Le juge judiciaire, juge de l’évidence, est plus habitué au droit des contrats et de la preuve, il pourrait se contenter de vérifier l’existence des documents sans s’assurer que la puissance publique a respecté ses propres règles. C’est une porte ouverte à la validation d’actes administratifs viciés dans la forme mais « parfaits » en apparence.
Ensuite Imaginez un scénario où le Tribunal Administratif annule l’acte de concession pour vice de forme, tandis que le Tribunal Civil, saisi sur la base de l’article 77, refuse de prononcer la nullité du titre parce qu’il n’y a pas de « double immatriculation ».
On se retrouve avec un titre foncier qui existe juridiquement (ordre judiciaire) mais dont la base légale a disparu (ordre administratif). C’est le chaos procédural.
Il y a aussi qu’en droit administratif, l’acte de l’État est présumé légal et s’impose immédiatement. En confiant son annulation au juge judiciaire, on traite l’acte de puissance publique comme un simple acte privé. Cela dénature la fonction même de l’administration Foncière. Si le juge judiciaire peut annuler une décision du Conservateur de la Propriété Foncière, alors la frontière entre la gestion du domaine de l’État et les litiges entre particuliers s’efface totalement.
En définitive c’est une protection illusoire pour le citoyen. Beaucoup pensent que le juge judiciaire est « plus proche » du citoyen. Mais dans ce contexte précis seul le juge administratif a le pouvoir d’annuler l’acte erga omnes (à l’égard de tous) pour restaurer l’ordre légal.
Le juge judiciaire, lui, risque de s’enfermer dans une analyse de la faute personnelle (le dol), demandant des preuves quasi impossibles à fournir pour un citoyen lambda face à une machine administrative opaque.
Cette « judiciarisation » du contentieux administratif ne cache-t-elle pas, selon vous, une volonté de rendre les décisions de l’ANUTTC ou de la Conservation foncière intouchables par les recours habituels pour excès de pouvoir ?
C’est précisément là que le bât blesse. En déplaçant le curseur du juge administratif vers le juge judiciaire, les auteurs de ce texte opèrent un glissement de la légalité publique vers la disponibilité privée.
Ne pensez-vous pas que cette disposition crée, in fine, une forme de « justice de classe » où le titre foncier devient un objet sacré que même la loi violée ne peut plus défaire ?
Au risque de me répéter, c’est précisément là que réside le stratagème juridique. En déplaçant le curseur du juge administratif, juge naturel de l’excès de pouvoir, vers le juge judiciaire, le législateur opère un glissement de la légalité publique vers une forme de sanctuarisation de fait.

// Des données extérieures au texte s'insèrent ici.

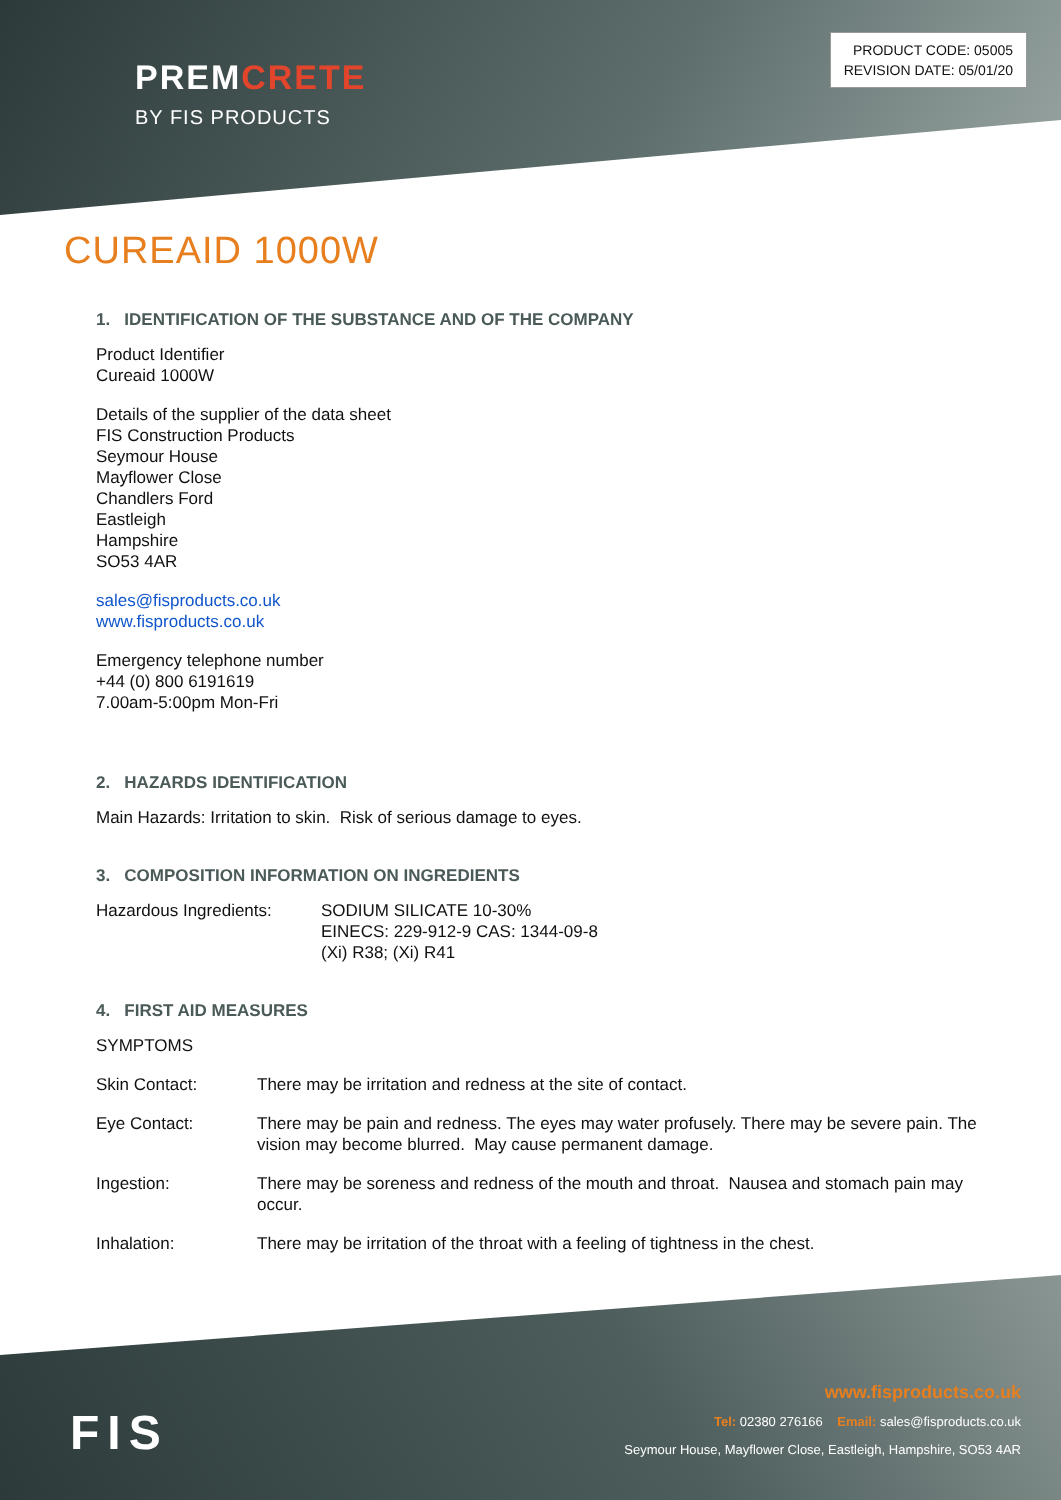PREMCRETE
BY FIS PRODUCTS
PRODUCT CODE: 05005
REVISION DATE: 05/01/20
CUREAID 1000W
1. IDENTIFICATION OF THE SUBSTANCE AND OF THE COMPANY
Product Identifier
Cureaid 1000W
Details of the supplier of the data sheet
FIS Construction Products
Seymour House
Mayflower Close
Chandlers Ford
Eastleigh
Hampshire
SO53 4AR
sales@fisproducts.co.uk
www.fisproducts.co.uk
Emergency telephone number
+44 (0) 800 6191619
7.00am-5:00pm Mon-Fri
2. HAZARDS IDENTIFICATION
Main Hazards: Irritation to skin. Risk of serious damage to eyes.
3. COMPOSITION INFORMATION ON INGREDIENTS
Hazardous Ingredients: SODIUM SILICATE 10-30%
EINECS: 229-912-9 CAS: 1344-09-8
(Xi) R38; (Xi) R41
4. FIRST AID MEASURES
SYMPTOMS
Skin Contact: There may be irritation and redness at the site of contact.
Eye Contact: There may be pain and redness. The eyes may water profusely. There may be severe pain. The vision may become blurred. May cause permanent damage.
Ingestion: There may be soreness and redness of the mouth and throat. Nausea and stomach pain may occur.
Inhalation: There may be irritation of the throat with a feeling of tightness in the chest.
FIS
www.fisproducts.co.uk
Tel: 02380 276166 Email: sales@fisproducts.co.uk
Seymour House, Mayflower Close, Eastleigh, Hampshire, SO53 4AR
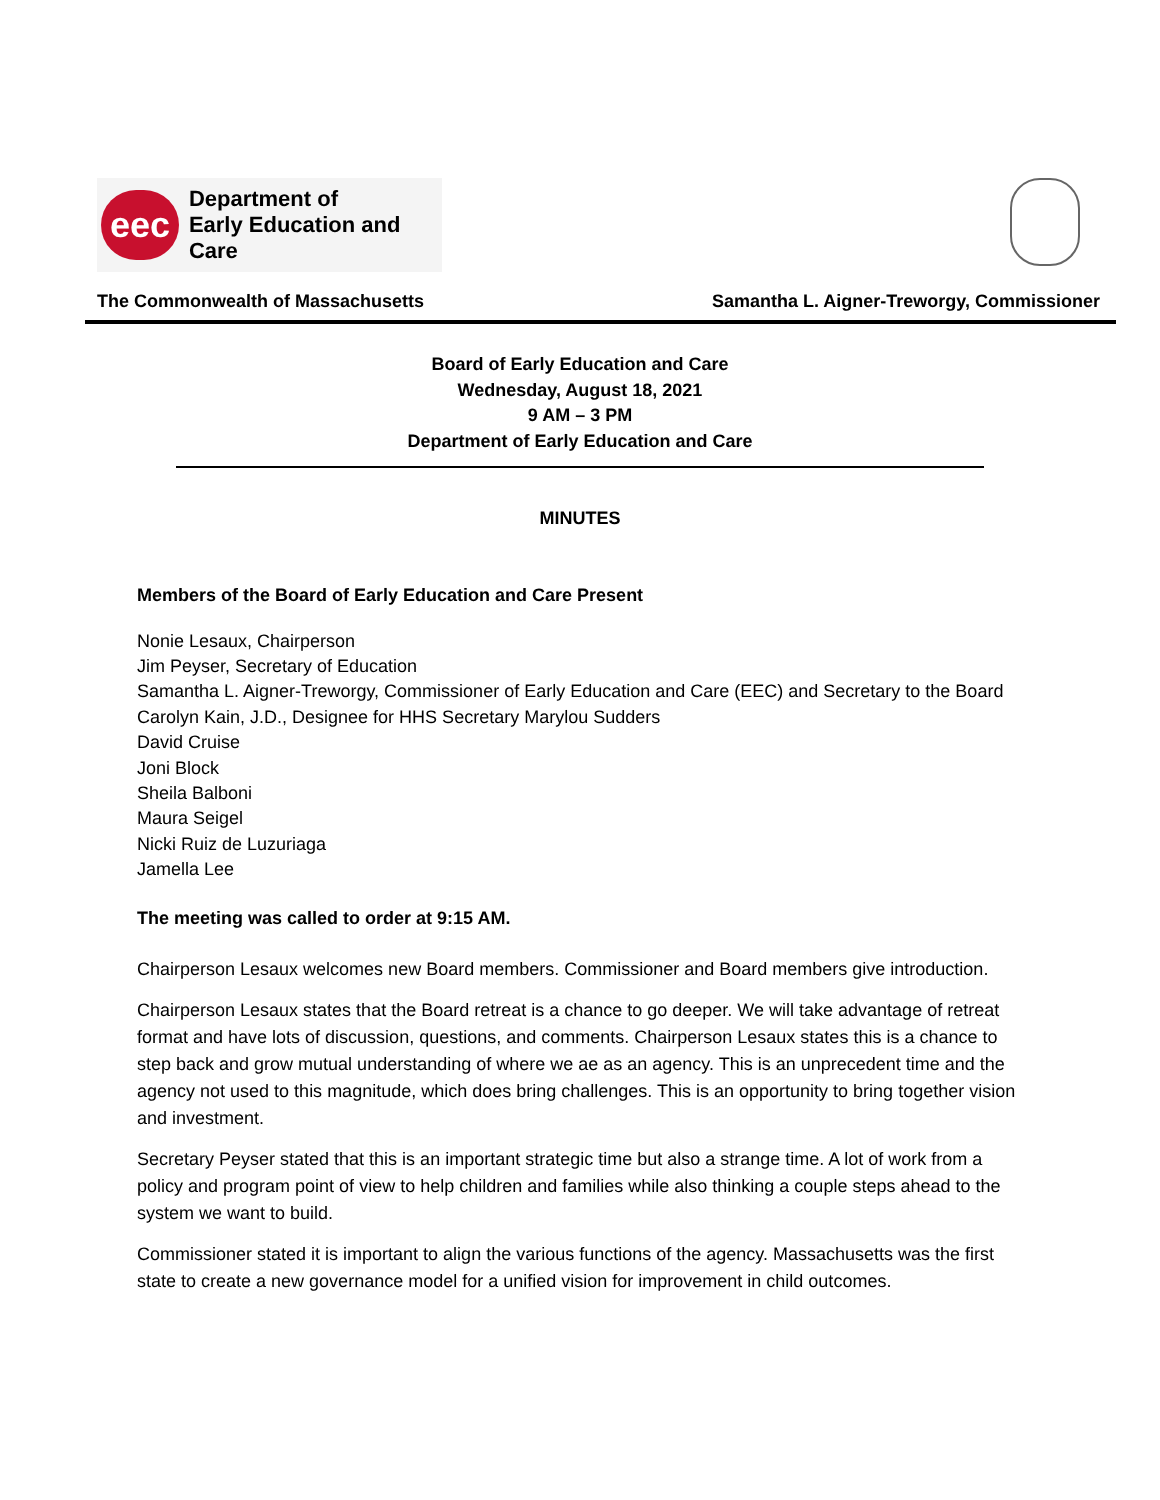eec
Department of
Early Education and Care
The Commonwealth of Massachusetts Samantha L. Aigner-Treworgy, Commissioner
Board of Early Education and Care
Wednesday, August 18, 2021
9 AM – 3 PM
Department of Early Education and Care
MINUTES
Members of the Board of Early Education and Care Present
Nonie Lesaux, Chairperson
Jim Peyser, Secretary of Education
Samantha L. Aigner-Treworgy, Commissioner of Early Education and Care (EEC) and Secretary to the Board
Carolyn Kain, J.D., Designee for HHS Secretary Marylou Sudders
David Cruise
Joni Block
Sheila Balboni
Maura Seigel
Nicki Ruiz de Luzuriaga
Jamella Lee
The meeting was called to order at 9:15 AM.
Chairperson Lesaux welcomes new Board members. Commissioner and Board members give introduction.
Chairperson Lesaux states that the Board retreat is a chance to go deeper. We will take advantage of retreat format and have lots of discussion, questions, and comments. Chairperson Lesaux states this is a chance to step back and grow mutual understanding of where we ae as an agency. This is an unprecedent time and the agency not used to this magnitude, which does bring challenges. This is an opportunity to bring together vision and investment.
Secretary Peyser stated that this is an important strategic time but also a strange time. A lot of work from a policy and program point of view to help children and families while also thinking a couple steps ahead to the system we want to build.
Commissioner stated it is important to align the various functions of the agency. Massachusetts was the first state to create a new governance model for a unified vision for improvement in child outcomes.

En réalité, cette mesure semble viser une efficacité de façade au détriment de la cohérence du droit. On sacrifie le « juge naturel » (l’administratif) sur l’autel d’une rapidité judiciaire qui, in fine, ne servira que ceux qui ont les moyens de soutenir de longs procès civils.
Votre conclusion monsieur le Président
Je m’interroge sur les véritable intentions des collaborateurs qui écument l’entourage du Président. Ce texte est une ordonnance. Ça signifie qu’elle a été préparée par le département ministériel chargé du foncier au Gabon. Je suis d’autant plus choqué que je sais qu’Il est constitué de personnes habitées par un sens très élevé de la patrie et de la justice sociale. Ce texte est une bombe à retardement qu’il faut très rapidement désamorcer.